The structural lesson: **Open VSX's build pipeline executing npm install against community-submitted code was the root cause**. Any equivalent build/CI system that fetches and runs code from external contributors without sandboxing carries the same risk.

## If you are affected

If you suspect an extension installed from Open VSX between **2025-05-04 and 2025-06-25** may have been compromised:

→ [playbooks/auditing-a-vibe-coded-repo.md](../playbooks/auditing-a-vibe-coded-repo.md) — audit installed extensions and verify publisher legitimacy.
→ [playbooks/if-your-local-ai-agent-was-exploited.md](../playbooks/if-your-local-ai-agent-was-exploited.md) — if you believe an extension executed malicious code.

## Prevention

→ [prevention/supply-chain-attack-surface.md](../prevention/supply-chain-attack-surface.md) — treat IDE extension marketplaces as package registries with the same vetting rigor.
→ **For extension marketplace operators:** sandbox the build environment — never give a build step access to a publish token for the marketplace being built.
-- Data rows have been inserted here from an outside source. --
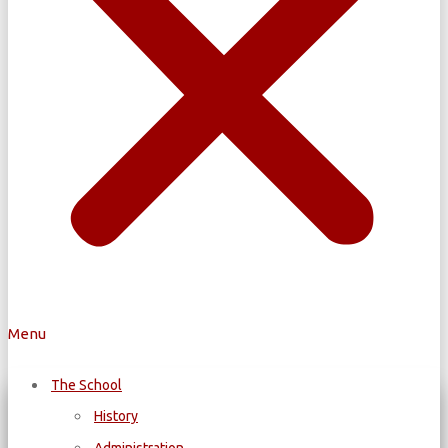
Menu
The School
History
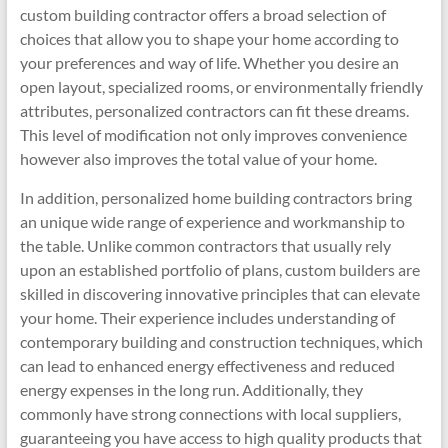
custom building contractor offers a broad selection of
choices that allow you to shape your home according to
your preferences and way of life. Whether you desire an
open layout, specialized rooms, or environmentally friendly
attributes, personalized contractors can fit these dreams.
This level of modification not only improves convenience
however also improves the total value of your home.
In addition, personalized home building contractors bring
an unique wide range of experience and workmanship to
the table. Unlike common contractors that usually rely
upon an established portfolio of plans, custom builders are
skilled in discovering innovative principles that can elevate
your home. Their experience includes understanding of
contemporary building and construction techniques, which
can lead to enhanced energy effectiveness and reduced
energy expenses in the long run. Additionally, they
commonly have strong connections with local suppliers,
guaranteeing you have access to high quality products that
Use OIDC tokens scoped to the specific extension being published, not a global admin token.
→ **For developers:** pin installed extensions to specific versions and audit changelog + publisher identity before updating. Enable automatic updates only for extensions from publishers you've verified.
→ **For Open VSX specifically:** the post-patch architecture requires explicit trust grants before an extension can be auto-published. The nightly build pipeline no longer has unscoped access to the marketplace publish token.

## Sources

- [The Hacker News — Critical Open VSX Registry Flaw Exposes Millions of Developers to Supply Chain Attacks](https://thehackernews.com/2025/06/critical-open-vsx-registry-flaw-exposes.html) — primary writeup, 8M+ developers figure, nightly build mechanism, disclosure timeline.
- [Security Affairs — Taking over millions of developers exploiting an Open VSX Registry flaw](https://securityaffairs.com/179398/hacking/taking-over-millions-of-developers-exploiting-an-open-vsx-registry-flaw.html) — Oren Yomtov / Koi Security attribution, `@open-vsx` super-admin token impact.
- [BleepingComputer — The zero-day that could've compromised every Cursor and Windsurf user](https://www.bleepingcomputer.com/news/security/the-zero-day-that-couldve-compromised-every-cursor-and-windsurf-user/) — Cursor/Windsurf framing, patch timeline, exploit-free disclosure confirmation.
- Cross-reference: [2026-05-whitecobra-vscode-extensions.md](2026-05-whitecobra-vscode-extensions.md) — WhiteCobra's repeated abuse of Open VSX after the VSXPloit patch.
- Cross-reference: [2026-01-vscode-fork-recommended-extension-hijack.md](2026-01-vscode-fork-recommended-extension-hijack.md) — separate Open VSX risk class (unclaimed-namespace hijack via IDE-hardcoded recommended-extension lists).